Sadly I can't see it's version, I guess because I am building directly from master.. I will put that dll into wezterm and and modify wezterm to call ReadFile before closing, let's see how that one works out.

cat bigfile experiment

I tried to cat and close a pane with a 1MB file big, yes the term blocked but eventually it got closed as soon as cat was done doing it's thing.

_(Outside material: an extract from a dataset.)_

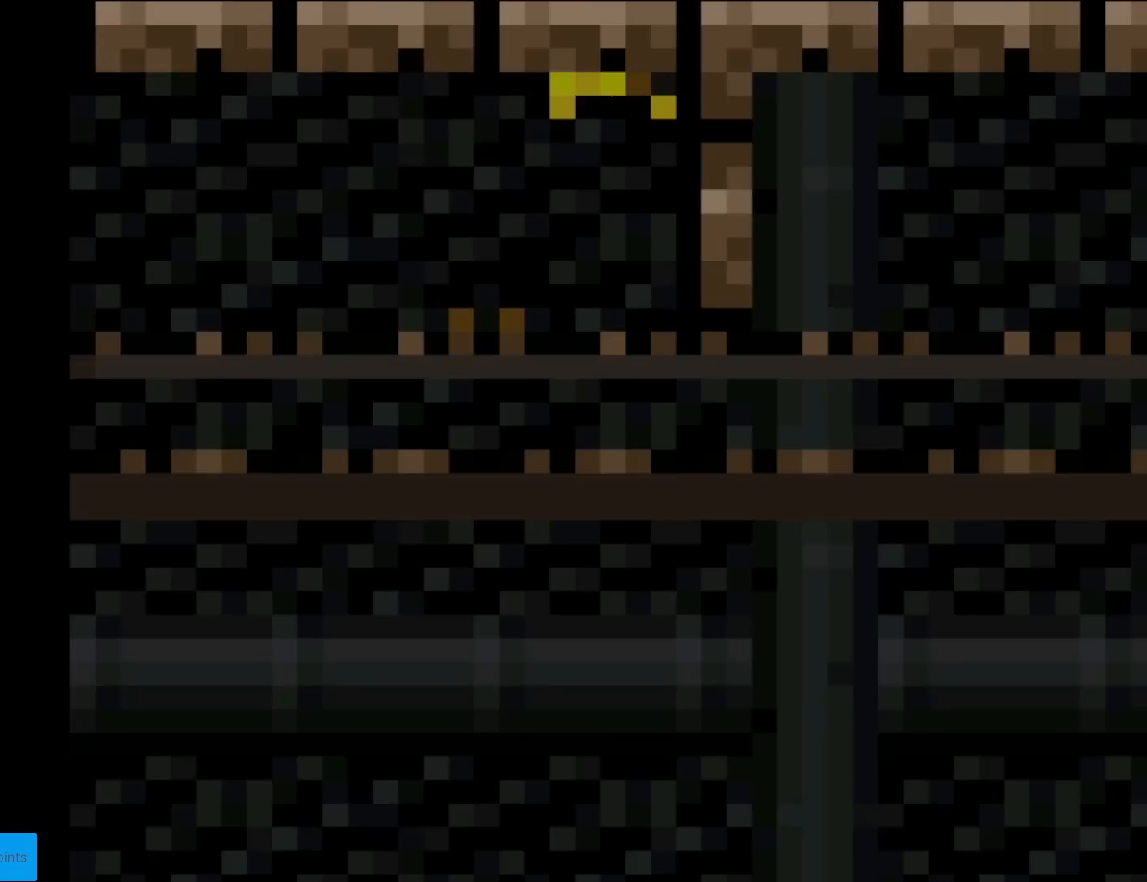
{"buttons": ["X", "DPAD_RIGHT"], "events": []}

lhecker commented 2 months ago

I will need some help building the latest conpty.dll, I read building.md and ran Invoke-OpenConsoleBuild

Despite the name, that command builds the entire solution including Windows Terminal and so it takes a long time to complete. It'll also build in Debug mode by default. Here's a command to compile it in Release mode and to only compile the two projects that are needed:

Invoke-OpenConsoleBuild '-p:Configuration=Release' '-t:Conhost\Host_EXE,Conhost\winconpty_DLL'

You can also compile it from within Visual Studio if you open the solution: image

The output will be in bin\x64\Release.

Sadly I can't see it's version, I guess because I am building directly from master..

Yes, we add the version in our build pipelines as a separate step.

I will put that dll into wezterm and and modify wezterm to call ReadFile before closing, let's see how that one works out.

If I'm correct with my previous assumption, you don't need this new version to fix this issue in wezterm. The issue is merely that it needs to continue reading from the output pipe until after ClosePseudoConsole has returned. The new version is simply faster and more robust, but it's not required to fix this.

Also, yesterday I realized that wezterm can simply close/drop the output pipe handle before calling ClosePseudoConsole. That would also fix the issue.